§ EXTRACT PROVIDED:
The French economy is growing so fast that it is generating billions more pounds in tax revenues than the government had anticipated (at least £8bn over two years). This would be a nice problem for most governments but it is a nightmare for Mr Jospin. Should he spend the cash on buying social peace in the short term or cementing the economic boom in the long term? Should he abandon his modest efforts to slim and reform the French state and bask in the economic sunshine? Despite a cacophony of demands, he is expected to follow his first, rather Blairite, instincts and announce a series of tax cuts.

How to explain this great French paradox? An over-taxed country, with an overweening bureaucracy, is a roaring success. According to the dogma laid down in Wall Street Journal editorials, such things cannot happen.

Partly, France is playing catch-up with itself. Its economy is growing rapidly now because there is a vast backlog of investment and consumer spending from the depressed early and mid-1990s. As France struggled to meet the conditions for membership of EMU, it deflated its own economy with high interest rates, a high exchange rate and high taxes. Depending on your viewpoint, France is now recovering, or benefiting from, that (rather Thatcher-like) period of austerity. Inflation has been squeezed; membership of the euro has brought low interest rates and low exchange rates with the world outside euroland.

Partly, France is benefiting from its more sensible state investments, in roads, railways, telecommunications and the preservation of core industries.

Finally, France is no longer the place that we (or the French) think it is. An entrepreneurial France has grown up alongside the statist France. The country has absorbed some of the Anglo-Saxon attitudes it pretends to despise. The new spirit of entrepreneurialism has been fuelled by scores of young French people who went abroad, to the US or Britain, in the early 1990s and are now coming home.

§ STATED TASK A:
Rewrite every line of the life science entries as a JSON list of strings, one string per line, skipping blank lines and omitting the pictures.
The passage on the French economy and the entries that follow come from unrelated sources.

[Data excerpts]
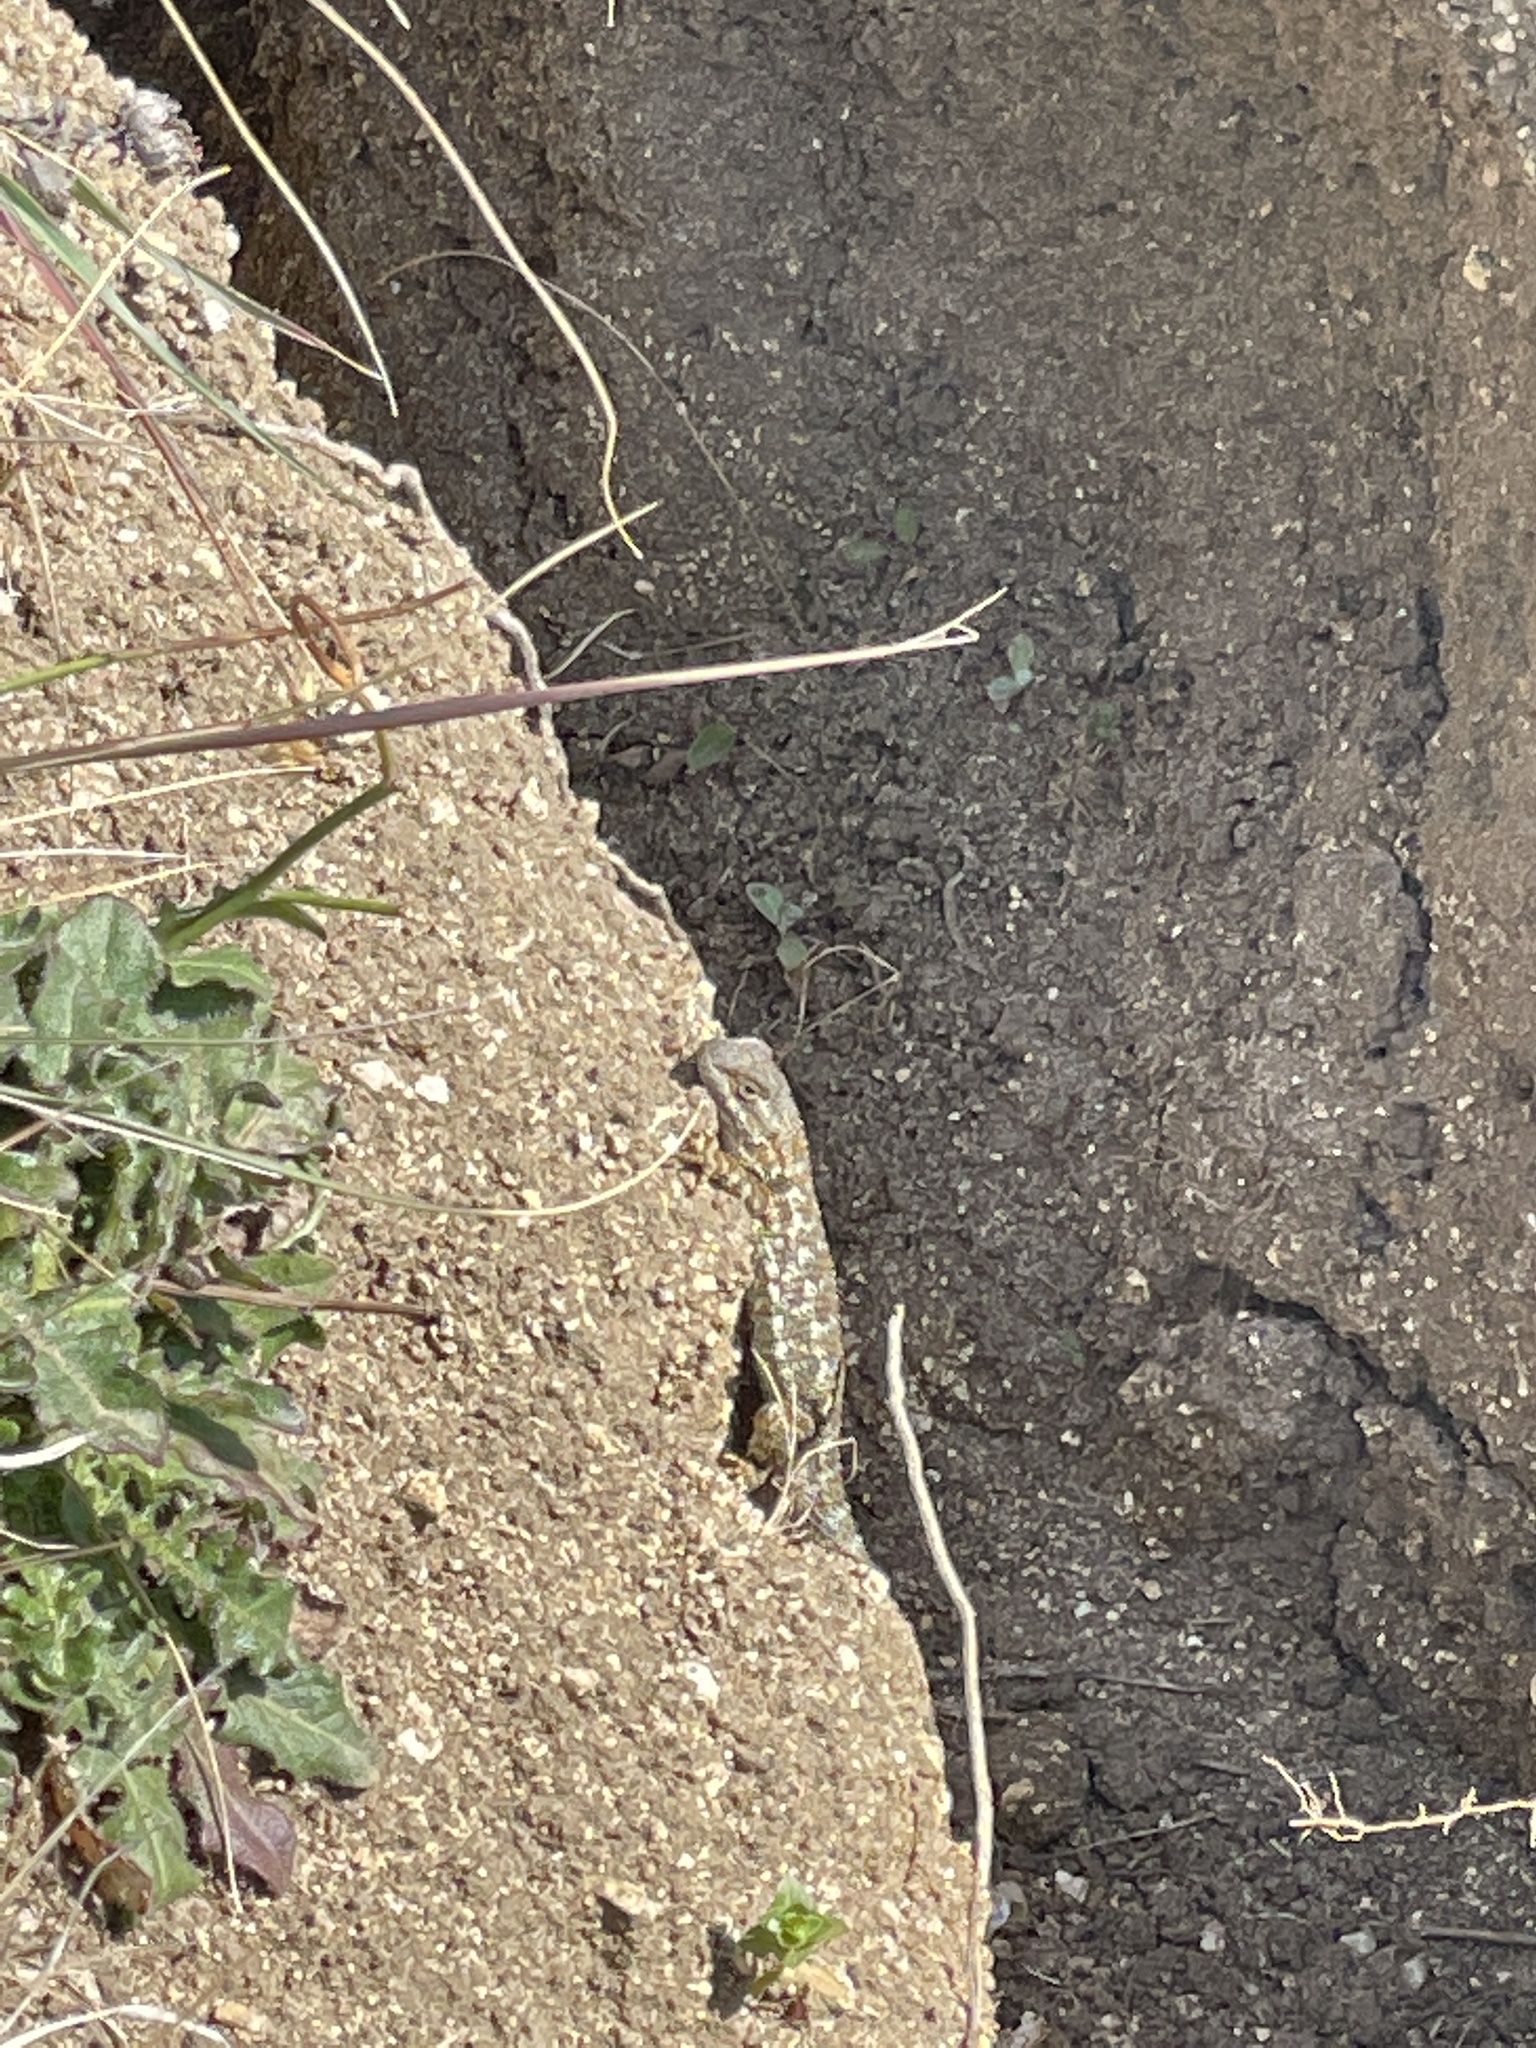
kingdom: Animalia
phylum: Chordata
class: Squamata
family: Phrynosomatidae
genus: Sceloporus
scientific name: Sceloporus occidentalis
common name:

§ STATED TASK B:
According to the passage on the French economy, how much more in tax revenues than the government anticipated is the economy generating?

§ TASK ANSWER A:
[
  "kingdom: Animalia",
  "phylum: Chordata",
  "class: Squamata",
  "family: Phrynosomatidae",
  "genus: Sceloporus",
  "scientific name: Sceloporus occidentalis",
  "common name:"
]

§ TASK ANSWER B:
At least £8bn over two years.